Progress report
Thursday, March 19, 2020
This is a report on my adventure using a 1913 vintage resistance programme using stupidly light dumbbells and high repetitions written by Professor Attila. This report covers my first 60 workouts. The workout sequence is 6 days a week with a day of rest. Due to my age, 83 and a history of two incidents of AFIB I began doing just the first 4 exercises of the programme with 2 pound dumbbells, adding the next two exercises every fifth workout with resting 30 timed seconds between each exercise. After the 40th workout I dropped the 30 second recovery between exercises only taking a few seconds to shake out the just used muscles to restore blood flow. After the 48th workout I increased the number of repetitions of each exercise to between 20 and 40 depending on the exercise. By the 60th workout I was doing 17 of the exercises each workout in under 18 minutes
Results of the first 48 are an increase in obvious muscularity in the muscles exercised, a reduction in the creepy skin of my arms and an overall reduction in the fatigue from the work out. A photo was taken at this point to record the results.
Beginning with workout 61 the dumbbells were increased to 3 pounders with no decrease in the number of repetitions. The additions of 2 exercises every 5 workout will continue until all 27 are included in the workout sequence.

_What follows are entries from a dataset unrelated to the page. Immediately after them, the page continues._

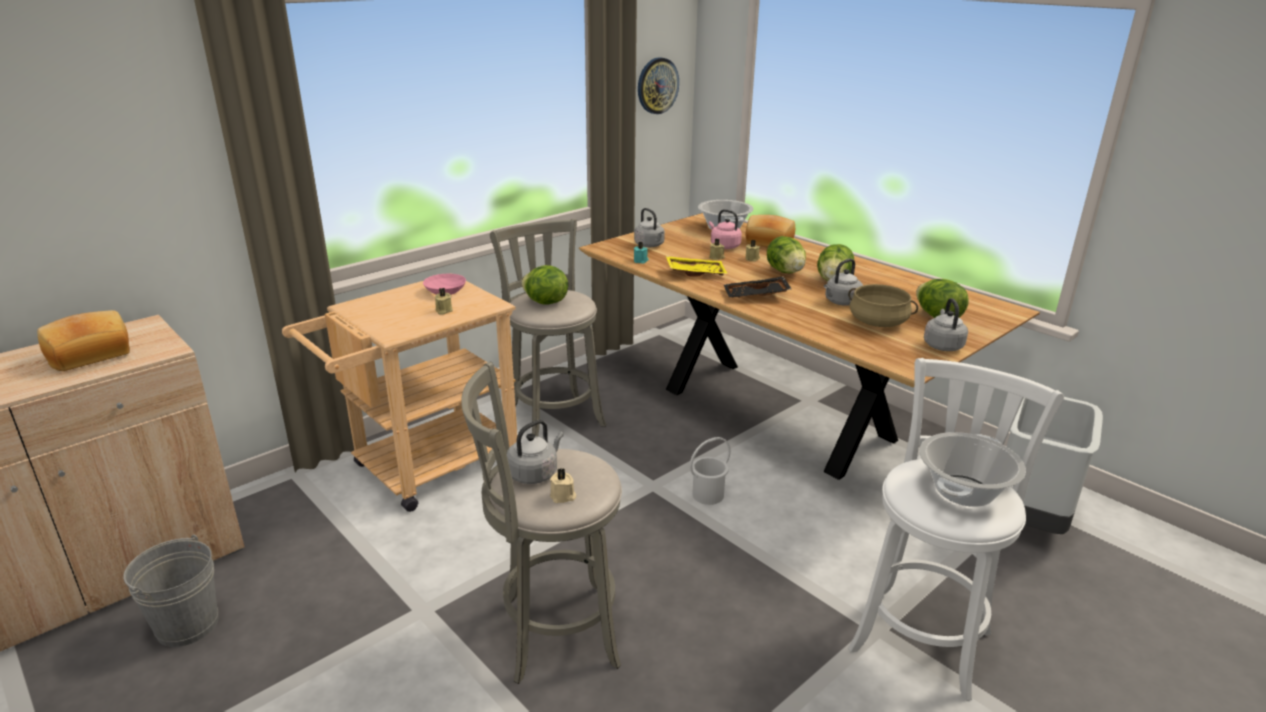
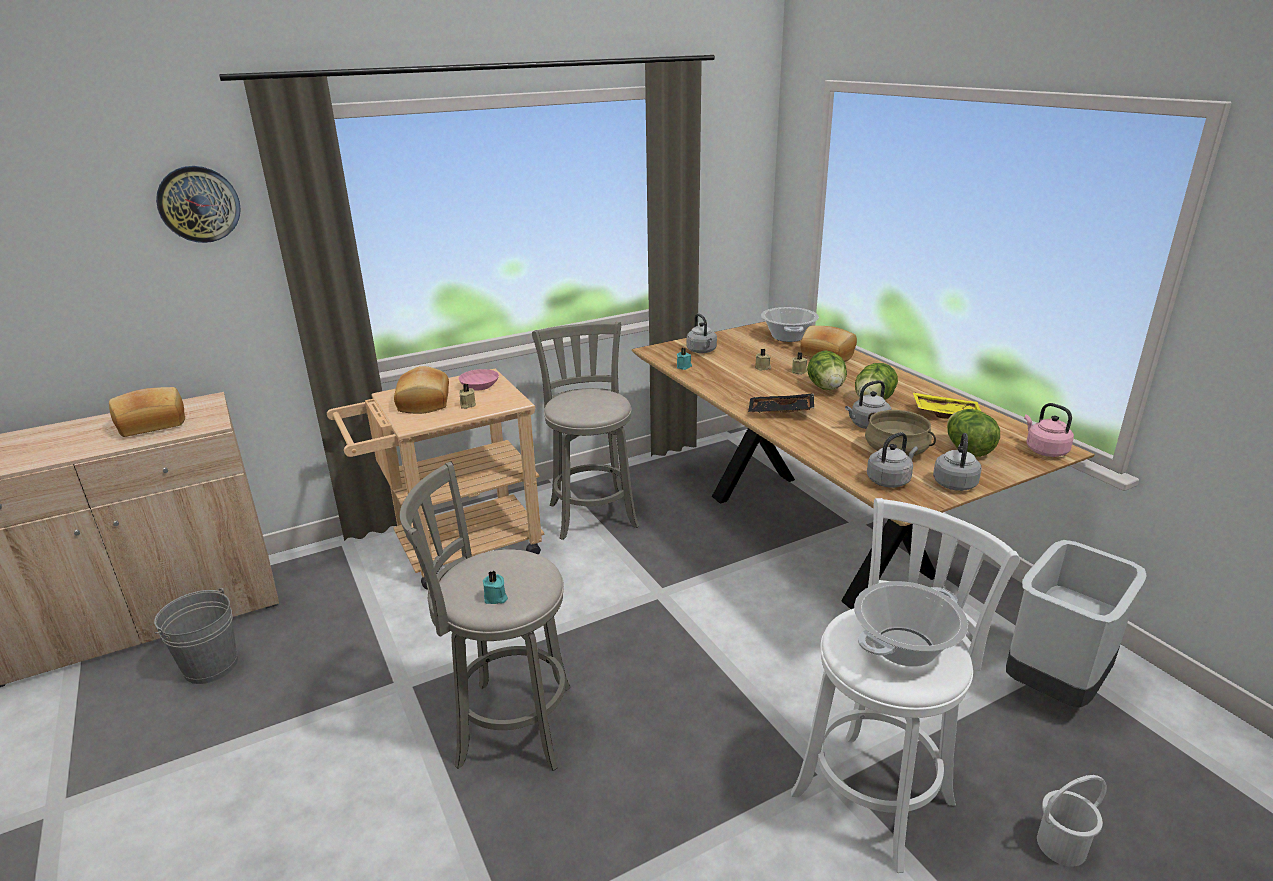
camera: 15 degrees right, 0 degrees up
(395, 311) = (425, 402): none -> bread
(535, 473) = (482, 572): grey kettle -> grey kettle (890, 480)
(545, 302) = (580, 402): lettuce -> none
(563, 496) = (495, 598): beige candle -> turquoise candle
(657, 85) = (730, 189): wall clock -> wall clock (199, 204)
(695, 272) = (732, 383): yellow tray -> yellow tray (946, 413)
(708, 495) = (711, 610): white bucket -> white bucket (1062, 846)
(723, 246) = (777, 356): pink kettle -> pink kettle (1044, 450)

In addition I added a muscle control workout every night just before sleeping. While lying supine starting at the top with the trapezius muscles I flex each muscle or muscle group 20 times progressing downward from back to front with each muscle or muscle group.. The muscles are flexed without generating any physical movement of the affected structure. I work down to the lower legs then move to the arms. Then I repeat the sequence doing a 12 second isometric contraction of each muscle or muscle group.
Comments as to the state of my mental health are not to be offered.